Pros & Cons of Forex Trading With No Margin
It’s also worth considering the benefits of trading forex without margin:
- Investors are in full control of the trade. Traders keep 100% of the profits, less any commission fees or spreads charged by the broker. Of course, this also means the trader owns 100% of losses.
- Zero broker involvement means no margin calls. Traders can operate without the risk of the broker pulling the plug on a forex trade.
- Instead of forex trading on margin, unleveraged investing may reduce stress levels for some traders. Using borrowed funds if the forex market moves against you can be unsettling. As a result, trading FX without margin may offer a more leisurely form of investing.
- There are fewer fees when trading without margin. Investors don’t need to worry about additional fees charged on borrowed funds.
Downsides of trading forex without margin include:
- Beginners or those with limited capital will be constrained in terms of position sizes and profits. For novices or those without resources, forex trading on margin may be the quickest way to accumulate profits.
- With fewer capital resources, traders aren’t able to pursue other investments to grow their portfolio, especially if all of an investor’s capital is tied up in the forex market.
- While trading forex without margin may be considered the safer route, it can increase the time it takes to grow your investing account. Gains are smaller and growth is curtailed.
Forex Leverage Calculator
A free leverage calculator is available at most top UK brokers and lets you quickly understand your margin requirements before you place a trade. Simply enter your account and trade details and the leverage calculator will do the rest.
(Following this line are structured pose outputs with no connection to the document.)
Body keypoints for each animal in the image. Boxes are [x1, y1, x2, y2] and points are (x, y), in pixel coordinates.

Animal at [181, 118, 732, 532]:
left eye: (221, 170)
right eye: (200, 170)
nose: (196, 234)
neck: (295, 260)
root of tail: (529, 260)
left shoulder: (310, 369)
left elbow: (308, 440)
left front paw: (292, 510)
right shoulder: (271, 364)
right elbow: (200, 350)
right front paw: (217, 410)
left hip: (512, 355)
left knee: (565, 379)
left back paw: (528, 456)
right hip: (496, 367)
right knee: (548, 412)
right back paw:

Should I Start Forex Trading On Margin?
For traders with a careful approach to risk and for those willing to spend the time crafting an effective strategy, leveraged forex trading may prove worthwhile. Many retail traders utilise leverage to maximise profits and increase the number and breadth of their forex trades. Margin trading can prove particularly useful for beginners. With that said, investors must start forex trading on margin with their eyes open to the risks.
FAQ
How Does FX Margin Trading Work?
Traders with limited financial resources can use leveraged capital from their broker to take larger positions on the forex market. This can bring greater returns, though it can also increase losses. Margin trading is particularly popular among UK retail traders.
Do UK Brokers Offer Forex Trading On Margin?
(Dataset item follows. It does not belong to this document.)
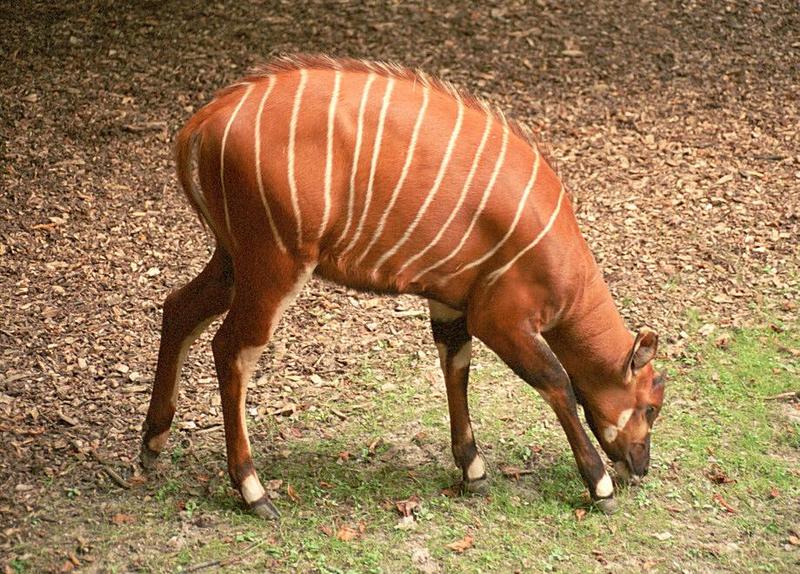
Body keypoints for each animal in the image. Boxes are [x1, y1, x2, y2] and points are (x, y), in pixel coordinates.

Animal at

Yes, most online forex brokers operating in the UK offer leveraged trading. However, the FCA does limit leverage levels to 1:30 for retail traders. This is to protect clients from incurring larger losses than they can afford. Professional traders can access greater leverage levels.
What Is Leverage In Forex Trading?
Leverage is the rate at which the trader can borrow capital from a broker. For example, if a broker offers leverage up to 1:30, investors can borrow £30 for every £1 they put down. So if you put in £1,000, you can borrow up to £30,000.
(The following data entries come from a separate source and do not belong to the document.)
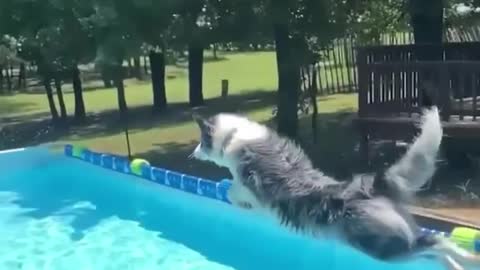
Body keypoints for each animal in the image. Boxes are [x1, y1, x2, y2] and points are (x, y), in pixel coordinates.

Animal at [189, 106, 478, 268]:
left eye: (201, 140)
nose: (193, 154)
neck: (234, 136)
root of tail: (372, 187)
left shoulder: (249, 184)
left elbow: (233, 190)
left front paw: (236, 198)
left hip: (384, 250)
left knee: (433, 246)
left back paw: (462, 262)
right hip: (398, 241)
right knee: (436, 245)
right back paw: (461, 263)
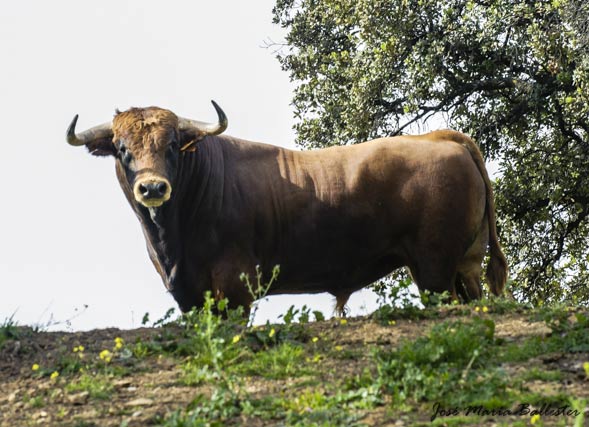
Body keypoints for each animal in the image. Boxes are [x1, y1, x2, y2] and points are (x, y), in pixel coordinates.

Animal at [64, 100, 506, 314]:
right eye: (122, 149)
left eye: (173, 145)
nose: (152, 187)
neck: (172, 242)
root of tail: (438, 138)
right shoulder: (189, 294)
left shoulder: (234, 284)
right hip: (462, 265)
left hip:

Is Forex Trading On Margin Risky?
There is an element of risk with all types of trading. With that said, leveraged forex trading is particularly risky. If a margin call is issued, you’ll need to deposit additional funds or your broker may close out your FX position.
What Is A Margin Call In Forex Trading?
A margin call happens when the trader’s position falls below the amount the broker is willing to lose. When a margin call is issued, traders should receive a notification in their platform or via SMS, email or another communication channel. Investors will have then a limited amount of time to meet the margin call before the position is closed.